#### EXERCISE
Among the lines below, keep only those from the one containing "Phần mềm Software" through the one containing "Sản Phẩm HOT", and reproduce them exactly.

━━━━━ TASK DATA

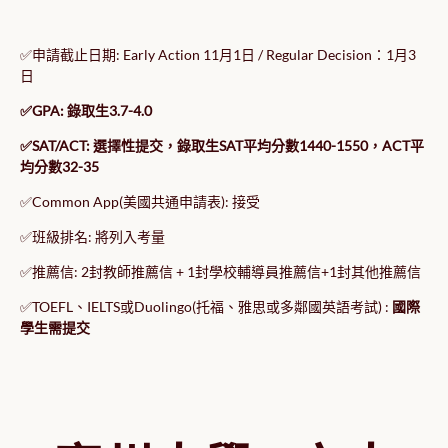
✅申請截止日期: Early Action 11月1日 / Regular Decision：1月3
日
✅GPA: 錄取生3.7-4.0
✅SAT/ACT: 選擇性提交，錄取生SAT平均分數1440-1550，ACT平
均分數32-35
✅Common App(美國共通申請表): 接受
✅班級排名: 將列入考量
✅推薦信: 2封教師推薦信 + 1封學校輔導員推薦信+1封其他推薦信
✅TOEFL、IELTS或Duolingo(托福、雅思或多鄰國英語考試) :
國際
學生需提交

━━━━━━━━━━
━━━━━ TASK DATA

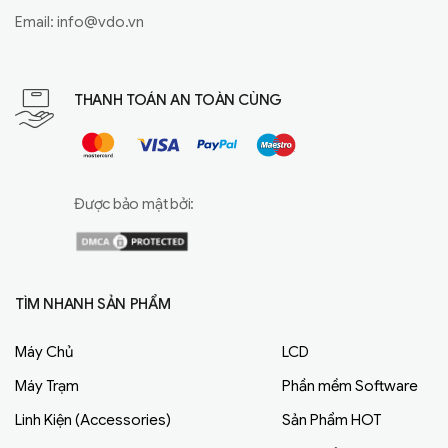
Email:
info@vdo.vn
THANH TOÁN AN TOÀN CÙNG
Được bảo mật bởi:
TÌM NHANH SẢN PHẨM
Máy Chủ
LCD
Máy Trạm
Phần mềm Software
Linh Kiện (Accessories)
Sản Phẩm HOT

━━━━━━━━━━

#### SOLUTION TO THE EXERCISE
Phần mềm Software
Linh Kiện (Accessories)
Sản Phẩm HOT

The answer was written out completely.